A Arte de Ser Feliz
(Cecília Meireles)
Houve um tempo em que minha janela se
abria sobre uma cidade que parecia
ser feita de giz.
Perto da janela havia um pequeno
jardim quase seco.
Era uma época de estiagem, de terra esfarelada,
e o jardim parecia morto.
Mas todas as manhãs vinha um pobre com um balde,
e, em silêncio, ia atirando com a mão umas gotas de
água sobre as plantas. Não era uma rega:
era uma espécie de aspersão ritual, para que o
jardim não morresse. E eu olhava para as plantas,
para o homem, para as gotas de água que caíam
de seus dedos magros e meu coração ficava
completamente feliz.
Às vezes abro a janela e encontro o jasmineiro
em flor. Outras vezes encontro nuvens espessas.
Avisto crianças que vão para a escola.
Pardais que pulam pelo muro.
Gatos que abrem e fecham os olhos,
sonhando com pardais.
Borboletas brancas,
duas a duas, como refletidas no espelho do ar.
Marimbondos que sempre me parecem
personagens de Lope de Vega.
Às vezes, um galo canta.
Às vezes, um avião passa.
Tudo está certo, no seu lugar, cumprindo o seu
destino. E eu me sinto completamente feliz.
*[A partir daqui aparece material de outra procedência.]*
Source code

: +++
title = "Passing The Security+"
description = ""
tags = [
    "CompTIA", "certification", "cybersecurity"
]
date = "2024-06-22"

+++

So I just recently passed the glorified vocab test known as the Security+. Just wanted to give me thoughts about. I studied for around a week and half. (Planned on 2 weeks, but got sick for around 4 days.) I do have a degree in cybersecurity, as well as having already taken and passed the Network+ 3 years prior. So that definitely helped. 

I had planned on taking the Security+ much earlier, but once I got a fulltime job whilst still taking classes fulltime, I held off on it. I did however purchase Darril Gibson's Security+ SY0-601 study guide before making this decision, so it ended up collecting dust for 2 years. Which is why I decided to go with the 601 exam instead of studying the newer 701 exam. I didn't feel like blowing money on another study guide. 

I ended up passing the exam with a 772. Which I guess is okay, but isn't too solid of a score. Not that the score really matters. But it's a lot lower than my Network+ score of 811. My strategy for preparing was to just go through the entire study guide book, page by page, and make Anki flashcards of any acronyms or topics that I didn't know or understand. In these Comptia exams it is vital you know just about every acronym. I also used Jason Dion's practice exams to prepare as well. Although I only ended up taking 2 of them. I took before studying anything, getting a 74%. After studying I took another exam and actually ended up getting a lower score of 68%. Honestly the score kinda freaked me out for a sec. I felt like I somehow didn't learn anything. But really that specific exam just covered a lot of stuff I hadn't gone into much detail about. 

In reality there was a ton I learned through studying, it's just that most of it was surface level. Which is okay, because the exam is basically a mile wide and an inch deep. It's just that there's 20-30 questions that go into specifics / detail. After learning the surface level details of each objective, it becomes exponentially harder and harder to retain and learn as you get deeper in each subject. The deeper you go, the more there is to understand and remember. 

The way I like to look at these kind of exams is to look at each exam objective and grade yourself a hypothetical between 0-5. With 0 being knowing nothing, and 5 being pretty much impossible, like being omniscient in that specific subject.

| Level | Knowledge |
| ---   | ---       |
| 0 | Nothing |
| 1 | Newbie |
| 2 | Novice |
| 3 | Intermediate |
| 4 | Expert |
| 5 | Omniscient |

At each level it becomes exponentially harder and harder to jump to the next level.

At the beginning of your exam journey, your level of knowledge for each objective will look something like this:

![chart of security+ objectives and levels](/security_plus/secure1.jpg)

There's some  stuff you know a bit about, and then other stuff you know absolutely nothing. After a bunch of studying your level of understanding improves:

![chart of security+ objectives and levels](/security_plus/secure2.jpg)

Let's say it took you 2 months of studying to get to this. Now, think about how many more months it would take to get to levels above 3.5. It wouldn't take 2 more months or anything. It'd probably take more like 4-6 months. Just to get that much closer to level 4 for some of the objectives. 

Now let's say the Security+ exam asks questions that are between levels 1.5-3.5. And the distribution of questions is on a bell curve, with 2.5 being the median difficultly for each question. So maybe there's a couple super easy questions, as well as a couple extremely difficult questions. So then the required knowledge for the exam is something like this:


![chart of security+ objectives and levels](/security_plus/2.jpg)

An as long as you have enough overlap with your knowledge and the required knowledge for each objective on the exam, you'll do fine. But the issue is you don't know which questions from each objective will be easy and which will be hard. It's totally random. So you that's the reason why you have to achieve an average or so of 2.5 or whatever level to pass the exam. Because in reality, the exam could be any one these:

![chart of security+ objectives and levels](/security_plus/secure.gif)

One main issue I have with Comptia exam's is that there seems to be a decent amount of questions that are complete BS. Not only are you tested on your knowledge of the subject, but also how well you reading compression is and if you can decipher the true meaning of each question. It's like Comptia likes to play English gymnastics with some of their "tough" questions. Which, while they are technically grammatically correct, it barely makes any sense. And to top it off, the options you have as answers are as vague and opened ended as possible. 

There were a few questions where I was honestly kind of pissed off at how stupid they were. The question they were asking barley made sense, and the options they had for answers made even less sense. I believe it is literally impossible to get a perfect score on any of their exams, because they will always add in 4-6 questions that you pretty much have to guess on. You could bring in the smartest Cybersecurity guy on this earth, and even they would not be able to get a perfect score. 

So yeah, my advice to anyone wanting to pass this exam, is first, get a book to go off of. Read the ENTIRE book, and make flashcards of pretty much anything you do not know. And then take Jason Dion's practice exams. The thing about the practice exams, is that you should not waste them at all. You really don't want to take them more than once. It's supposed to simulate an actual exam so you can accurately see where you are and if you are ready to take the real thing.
Mas, quando falo dessas pequenas
felicidades certas, que estão diante de cada janela,
uns dizem que essas coisas não existem,
outros que só existem diante das minhas janelas,
e outros, finalmente, que é preciso aprender
a olhar, para poder vê-las assim.
CECÍLIA BENEVIDES DE CARVALHO MEIRELLES
Nascimento: 07/11/1901, Tijuca, Rio de Janeiro, Rio de Janeiro, Brasil
Filiação: Carlos Alberto de Carvalho Meireles e Matilda Benevides
Casamento: Fernando Correia Dias (1922 a 1935, viúva): filhas Maria Elvira, Maria Mathilde e Maria Fernanda; Heitor Vinícius da Silveira Grilo (1940)
Falecimento: 09/11/1964, Rio de Janeiro, Rio de Janeiro, Brasil
Causa: Câncer
Professora (1917), poeta (tida como uma das maiores da língua portuguesa), jornalista e escritora; estréia literária: "Espectros" (1919, poemas neoparnasianos); flerta com a revolução estética do movimento modernista (1922); luta pela renovação do sistema educacional (1925), principalmente através de sua página no "Diário de Notícias" (1930 a 1933); inaugura a primeira biblioteca infantil especializada do país
(1934, Rio de Janeiro); divulga a cultura brasileiro nos Estados Unidos e Europa
(início dos anos 1930); Prêmio Poesia Olavo Bilac da ABL (Academia Brasileira
de Letras) por "Viagem" (1939); sucesso com obras como "Baladas para El Rei"
(1924), "Mar Absoluto" (1945), "Romanceiro da Inconfidência" (1953).
"Mas creio que todos padecem , se são poetas. Porque, afinal,
se sente que o grito é o grito e a poseia já é o grito
(com toda a sua força), mas transfigurado."